### Exercise description
Rewrite the lines below, substituting "Salons" for every occurrence of "Coiffeurs" and keeping everything else the same. Omit the pictures from your answer.

Top of Materials provided

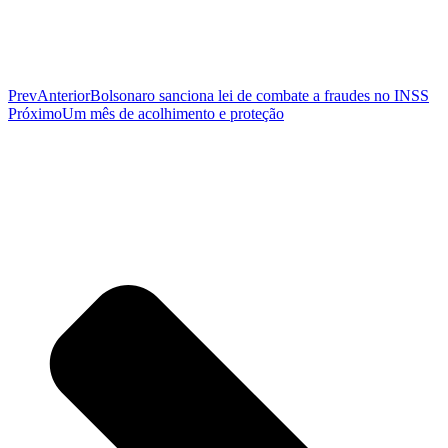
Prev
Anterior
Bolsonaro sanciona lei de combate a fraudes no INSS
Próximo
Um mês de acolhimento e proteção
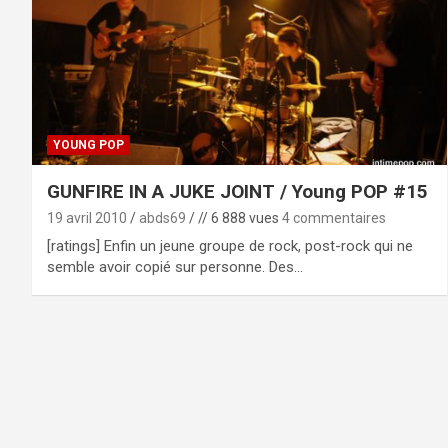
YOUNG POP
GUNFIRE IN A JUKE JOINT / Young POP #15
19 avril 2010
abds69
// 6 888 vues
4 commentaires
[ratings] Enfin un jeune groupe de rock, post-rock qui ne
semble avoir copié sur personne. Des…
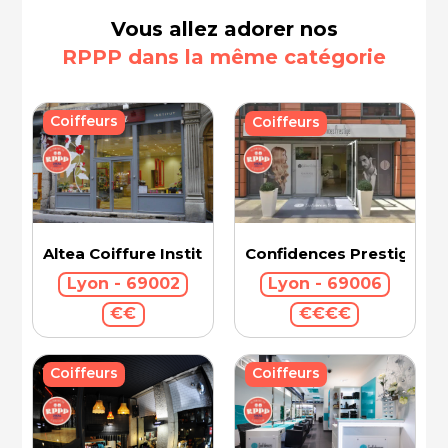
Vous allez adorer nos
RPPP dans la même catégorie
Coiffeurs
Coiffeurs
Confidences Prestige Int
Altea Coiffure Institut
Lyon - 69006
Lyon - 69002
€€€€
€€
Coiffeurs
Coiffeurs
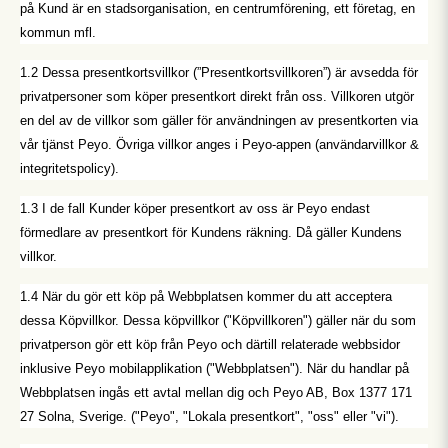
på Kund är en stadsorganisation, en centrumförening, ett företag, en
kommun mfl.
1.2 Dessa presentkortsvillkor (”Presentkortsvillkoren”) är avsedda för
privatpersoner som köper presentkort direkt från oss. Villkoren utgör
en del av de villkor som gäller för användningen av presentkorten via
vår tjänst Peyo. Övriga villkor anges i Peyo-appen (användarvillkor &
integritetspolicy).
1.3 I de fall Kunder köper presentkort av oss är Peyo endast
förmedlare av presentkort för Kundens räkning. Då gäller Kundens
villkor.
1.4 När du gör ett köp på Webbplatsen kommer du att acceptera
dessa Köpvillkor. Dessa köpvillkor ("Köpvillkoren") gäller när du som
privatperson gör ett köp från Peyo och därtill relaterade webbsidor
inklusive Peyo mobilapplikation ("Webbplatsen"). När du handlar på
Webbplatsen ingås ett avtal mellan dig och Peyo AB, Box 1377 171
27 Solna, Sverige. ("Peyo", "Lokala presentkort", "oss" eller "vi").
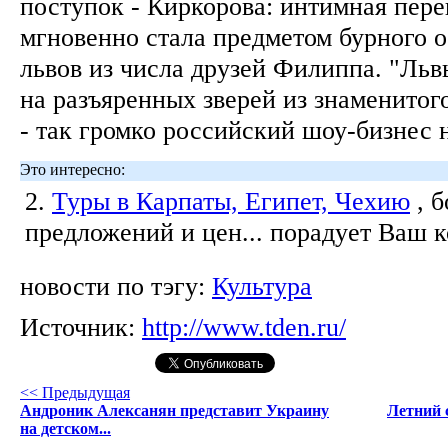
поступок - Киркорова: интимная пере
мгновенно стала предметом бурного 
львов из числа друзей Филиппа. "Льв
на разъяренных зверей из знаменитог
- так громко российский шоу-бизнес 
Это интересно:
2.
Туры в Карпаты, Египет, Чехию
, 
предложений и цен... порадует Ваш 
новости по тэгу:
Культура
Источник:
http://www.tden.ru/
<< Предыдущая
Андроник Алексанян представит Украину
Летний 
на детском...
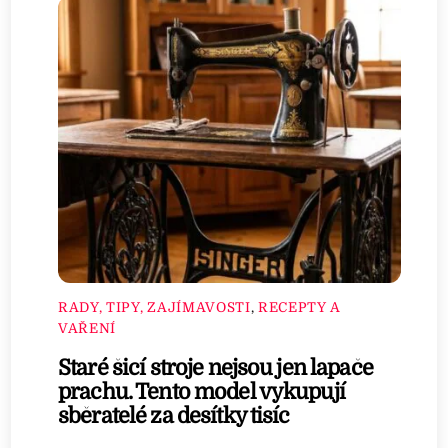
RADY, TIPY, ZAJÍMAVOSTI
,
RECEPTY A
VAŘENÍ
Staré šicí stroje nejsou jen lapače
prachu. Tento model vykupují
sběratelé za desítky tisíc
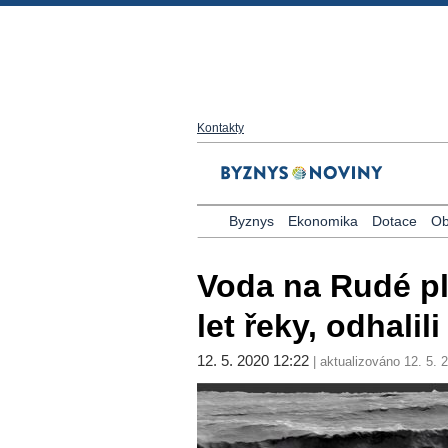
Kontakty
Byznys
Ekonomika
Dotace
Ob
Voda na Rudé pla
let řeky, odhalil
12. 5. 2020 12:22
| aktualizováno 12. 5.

Bottom of Materials provided

### Completed exercise
Prev
Anterior
Bolsonaro sanciona lei de combate a fraudes no INSS
Próximo
Um mês de acolhimento e proteção
YOUNG POP
GUNFIRE IN A JUKE JOINT / Young POP #15
19 avril 2010
abds69
// 6 888 vues
4 commentaires
[ratings] Enfin un jeune groupe de rock, post-rock qui ne
semble avoir copié sur personne. Des…
Vous allez adorer nos
RPPP dans la même catégorie
Salons
Salons
Confidences Prestige Int
Altea Coiffure Institut
Lyon - 69006
Lyon - 69002
€€€€
€€
Salons
Salons
på Kund är en stadsorganisation, en centrumförening, ett företag, en
kommun mfl.
1.2 Dessa presentkortsvillkor (”Presentkortsvillkoren”) är avsedda för
privatpersoner som köper presentkort direkt från oss. Villkoren utgör
en del av de villkor som gäller för användningen av presentkorten via
vår tjänst Peyo. Övriga villkor anges i Peyo-appen (användarvillkor &
integritetspolicy).
1.3 I de fall Kunder köper presentkort av oss är Peyo endast
förmedlare av presentkort för Kundens räkning. Då gäller Kundens
villkor.
1.4 När du gör ett köp på Webbplatsen kommer du att acceptera
dessa Köpvillkor. Dessa köpvillkor ("Köpvillkoren") gäller när du som
privatperson gör ett köp från Peyo och därtill relaterade webbsidor
inklusive Peyo mobilapplikation ("Webbplatsen"). När du handlar på
Webbplatsen ingås ett avtal mellan dig och Peyo AB, Box 1377 171
27 Solna, Sverige. ("Peyo", "Lokala presentkort", "oss" eller "vi").
поступок - Киркорова: интимная пере
мгновенно стала предметом бурного 
львов из числа друзей Филиппа. "Льв
на разъяренных зверей из знаменитог
- так громко российский шоу-бизнес 
Это интересно:
2.
Туры в Карпаты, Египет, Чехию
, 
предложений и цен... порадует Ваш 
новости по тэгу:
Культура
Источник:
http://www.tden.ru/
<< Предыдущая
Андроник Алексанян представит Украину
Летний 
на детском...
RADY, TIPY, ZAJÍMAVOSTI
,
RECEPTY A
VAŘENÍ
Staré šicí stroje nejsou jen lapače
prachu. Tento model vykupují
sběratelé za desítky tisíc
Kontakty
Byznys
Ekonomika
Dotace
Ob
Voda na Rudé pla
let řeky, odhalil
12. 5. 2020 12:22
| aktualizováno 12. 5.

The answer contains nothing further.